• _Фрагмент текста_

_____

Смекни!
smekni.com

Социальное реферирование как стратегия власти (стр. 6 из 17)

Вот почему прежде всего необходимо укоренить это повторение на разрыве, что происходит в субъекте в результате стычки. Этот разрыв конституирует характерное разделение аналитического открытия и опыта; он позволяет постичь реальность в её диалектических результатах, как первоначально неожидаемого [unwelcome]. Строго говоря, именно через него реальность обнаруживает себя в субъекте, в лучшем случае — пособником стимула [drive], к которому мы, в конце концов, приходим, потому что лишь следуя таким путем возможно постичь то, откуда он возникает.

Так почему же, после всего, первоначальная сцена настолько травматична? Почему она всегда возникает или слишком рано или слишком поздно? Почему субъект обнаруживает такое наслаждение в этом, ведь так, по меньшей мере, происходит вначале, когда мы постигаем травматирующий одержимого невротика случай или, в крайнем случае, истерика? Почему субъект не возбуждается сразу, мгновенно, если является истиной, что он непомерно либидозен? Почему здесь имеет место dustuchia[28]? Почему прорывается предполагаемое созревание псевдо-инстинктов, пронзенное tychic, — словом, произведённым, должен сказать, от tuché ?

_____

• _Задание 1_
Ответьте по фрагменту текста на три вопроса:
(a) Что именно названо в заголовке стратегией власти?
(b) Что, согласно тексту, конституирует характерное разделение аналитического открытия и опыта?
(c) От какого слова произведено слово tychic?
Текст и листинг взяты из разных источников.

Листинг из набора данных
_____

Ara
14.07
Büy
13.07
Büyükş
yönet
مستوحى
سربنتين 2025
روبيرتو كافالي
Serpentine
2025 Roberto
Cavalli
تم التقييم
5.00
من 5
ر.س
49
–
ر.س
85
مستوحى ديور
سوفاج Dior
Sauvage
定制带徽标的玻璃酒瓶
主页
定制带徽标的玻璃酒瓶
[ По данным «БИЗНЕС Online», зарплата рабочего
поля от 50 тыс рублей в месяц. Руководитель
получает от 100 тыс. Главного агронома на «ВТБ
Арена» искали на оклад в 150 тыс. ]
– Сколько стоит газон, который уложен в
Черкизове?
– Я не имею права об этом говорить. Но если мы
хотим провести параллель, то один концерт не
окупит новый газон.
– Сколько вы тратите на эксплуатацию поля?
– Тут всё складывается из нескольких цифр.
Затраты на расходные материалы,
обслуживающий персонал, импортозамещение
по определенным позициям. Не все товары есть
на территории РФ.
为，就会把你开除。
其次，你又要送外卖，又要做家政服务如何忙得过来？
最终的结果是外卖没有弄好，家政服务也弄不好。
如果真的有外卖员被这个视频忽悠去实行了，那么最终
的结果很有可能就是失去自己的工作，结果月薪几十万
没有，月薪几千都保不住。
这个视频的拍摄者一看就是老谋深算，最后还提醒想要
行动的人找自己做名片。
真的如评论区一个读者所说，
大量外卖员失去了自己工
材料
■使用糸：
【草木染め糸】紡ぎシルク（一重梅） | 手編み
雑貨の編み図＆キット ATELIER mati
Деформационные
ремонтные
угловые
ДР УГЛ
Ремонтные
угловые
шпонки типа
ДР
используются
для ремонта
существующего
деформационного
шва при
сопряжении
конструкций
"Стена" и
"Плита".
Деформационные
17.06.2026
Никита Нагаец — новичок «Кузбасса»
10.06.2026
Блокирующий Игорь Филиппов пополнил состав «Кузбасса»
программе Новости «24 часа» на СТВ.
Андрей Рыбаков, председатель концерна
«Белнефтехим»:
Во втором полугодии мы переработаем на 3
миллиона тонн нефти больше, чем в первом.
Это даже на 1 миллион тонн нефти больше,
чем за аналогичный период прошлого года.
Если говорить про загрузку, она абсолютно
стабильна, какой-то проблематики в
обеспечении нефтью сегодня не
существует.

_____

• _Задание 2_
Замените «2025» на «2026» в той части листинга, что начинается с его первой строки и заканчивается строкой, содержащей «[ По данным», включая обе границы. Выведите только эти строки, не внося в них иных изменений.

• _Ожидаемый ответ 1_
(a) Социальное реферирование.
(b) Разрыв.
(c) От слова tuché.

• _Ожидаемый ответ 2_
Ara
14.07
Büy
13.07
Büyükş
yönet
مستوحى
سربنتين 2026
روبيرتو كافالي
Serpentine
2026 Roberto
Cavalli
تم التقييم
5.00
من 5
ر.س
49
–
ر.س
85
مستوحى ديور
سوفاج Dior
Sauvage
定制带徽标的玻璃酒瓶
主页
定制带徽标的玻璃酒瓶
[ По данным «БИЗНЕС Online», зарплата рабочего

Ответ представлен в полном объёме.